Raw data ▸
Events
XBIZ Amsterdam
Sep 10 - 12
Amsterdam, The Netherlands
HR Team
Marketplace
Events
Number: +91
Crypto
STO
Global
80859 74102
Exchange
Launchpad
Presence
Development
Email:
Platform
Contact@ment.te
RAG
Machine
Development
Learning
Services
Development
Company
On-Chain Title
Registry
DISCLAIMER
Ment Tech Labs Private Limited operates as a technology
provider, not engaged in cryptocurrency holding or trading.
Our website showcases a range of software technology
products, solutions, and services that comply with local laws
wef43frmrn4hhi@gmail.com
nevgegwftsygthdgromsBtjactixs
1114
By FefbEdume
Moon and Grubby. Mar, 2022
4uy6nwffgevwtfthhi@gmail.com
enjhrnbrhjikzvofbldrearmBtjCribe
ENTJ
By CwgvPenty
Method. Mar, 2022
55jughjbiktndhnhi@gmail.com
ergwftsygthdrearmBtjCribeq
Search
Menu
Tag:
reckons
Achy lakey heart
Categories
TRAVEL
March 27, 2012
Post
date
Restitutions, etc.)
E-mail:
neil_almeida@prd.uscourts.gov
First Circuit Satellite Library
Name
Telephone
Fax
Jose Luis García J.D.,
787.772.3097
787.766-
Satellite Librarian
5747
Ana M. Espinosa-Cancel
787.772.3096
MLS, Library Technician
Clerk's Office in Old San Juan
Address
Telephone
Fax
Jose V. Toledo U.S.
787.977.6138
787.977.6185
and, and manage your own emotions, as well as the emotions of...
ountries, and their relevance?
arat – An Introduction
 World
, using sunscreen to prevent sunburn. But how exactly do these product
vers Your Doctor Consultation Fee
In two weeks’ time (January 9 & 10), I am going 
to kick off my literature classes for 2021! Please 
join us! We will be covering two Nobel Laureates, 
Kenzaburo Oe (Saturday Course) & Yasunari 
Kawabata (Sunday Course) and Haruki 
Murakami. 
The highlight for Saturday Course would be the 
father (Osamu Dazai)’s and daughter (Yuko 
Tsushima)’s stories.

Your instructions ▸
The required output is the entries from their opening line through the line holding "4uy6nwffgevwtfthhi@gmail.com", repeated exactly, with both end lines kept.

Reply to the exercise ▸
Events
XBIZ Amsterdam
Sep 10 - 12
Amsterdam, The Netherlands
HR Team
Marketplace
Events
Number: +91
Crypto
STO
Global
80859 74102
Exchange
Launchpad
Presence
Development
Email:
Platform
Contact@ment.te
RAG
Machine
Development
Learning
Services
Development
Company
On-Chain Title
Registry
DISCLAIMER
Ment Tech Labs Private Limited operates as a technology
provider, not engaged in cryptocurrency holding or trading.
Our website showcases a range of software technology
products, solutions, and services that comply with local laws
wef43frmrn4hhi@gmail.com
nevgegwftsygthdgromsBtjactixs
1114
By FefbEdume
Moon and Grubby. Mar, 2022
4uy6nwffgevwtfthhi@gmail.com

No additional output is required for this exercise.